The refusal to distinguish between diegetic sound and soundtrack isn't new, even in prestige TV. The Sopranos, for example, followed Martin Scorsese's 1970s dramas in making its soundtrack the instrument of fantasy, dream and psychosis. But Lynch pushes it to an unprecedented extreme. Apart from the heavily demarcated performances at the Roadhouse at each episode's end, there's nothing but the fluctuations of a fictional world at once darkly unstable and utterly banal. The thrumming, purling drones, inexplicable echoes, backward notes that crowd around the image like noxious fog suggest that the fiction before us is disintegrating, even as it gives it a fatal unity. The strange porous spaces that frame the series's cosmology, through which Cooper make his metaphysical journeys, overlap with dank alleys and basements with poor wiring and strange acoustics, sometimes too echoey, sometimes unnvervingly dry. It was this full, variegated, deeply cryptic sense of space that Michel Chion identified in Lynch's work, using the physical heft of Dolby sound hardware to concentrate 'not only on the very large but also the very small… effects close to silence', repeating the 'low, sinister, held notes which link up the different worlds edited in parallel' in Wild At Heart (1990).

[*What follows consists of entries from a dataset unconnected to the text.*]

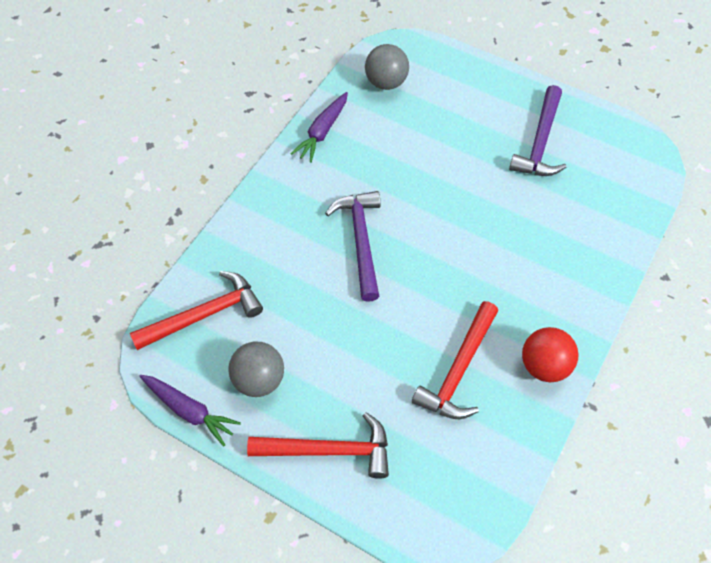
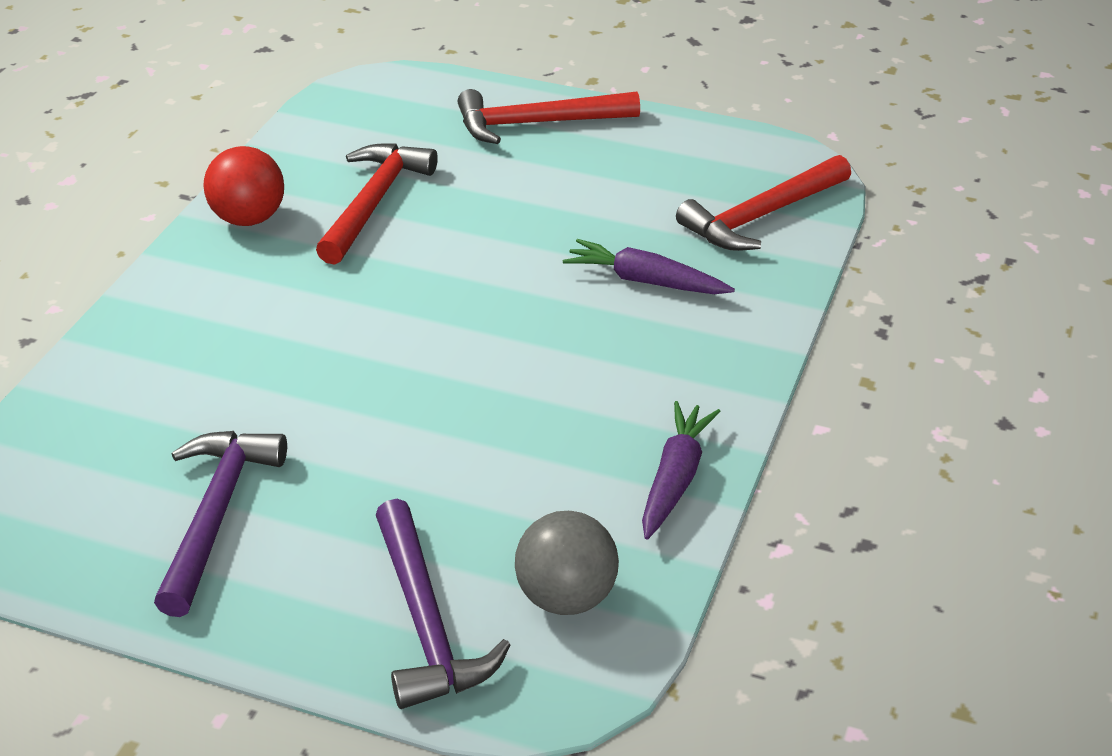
camera: 170 degrees right, 20 degrees down
purple carrot [139,375,241,446] -> purple carrot moved to [563,239,735,294]
grey ball [228,342,284,397] -> none
purple hammer [325,191,381,302] -> purple hammer moved to [376,499,510,709]

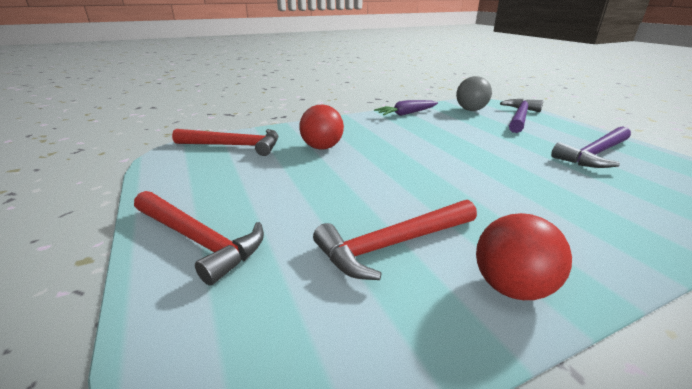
camera: 135 degrees left, 10 degrees down
purple carrot [563,239,735,294] -> red ball [299,104,344,150]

These passages of sound burning eternally at the threshold of attention across the series's eighteen-hour span are a counterpoint to the sonic cataclysms that blast its fabric. Lynch has always disavowed any interest in underground music – the drones, as with many aspects of his oeuvre, allegedly come from his time living in the factory districts of 70s Philadelphia – but episode 8 is structured around Krzysztof Penderecki's Threnody For The Victims Of Hiroshima (1960). Just as Lynch's 80s and 90s films absorbed the aesthetic of perfume adverts, so his late films seem to incorporate both the high-concept music video and, in parodic form, the nexus of avant-garde film and modernist represented by Maya Deren or Jordan Belson. The swarms of abstract imagery that fill the screen for the next 10 minutes are the apotheosis of the uses of recorded music in his films, with its burden of strange nostalgia, from Dean Stockwell miming to Roy Orbison's “In Dreams” in Blue Velvet (1986) to the apocalyptic karaoke video set to Nina Simone's “Sinnerman” that closes Inland Empire (2007). When, late in the episode, The Platters's “My Prayer” breaks into the soundtrack, only to be replaced by the scratching of a stylus against a turntable, it feels like the most visceral dramatisation of Twin Peaks's use of the artificial to confront the viewer with the primal, and vice versa. If – no spoilers! – Lynch's series is ultimately a tragedy, it still articulates the pleasures and horrors of its bewildering, pliable stretch of time through perhaps the most extreme sonic experiments ever let loose on television.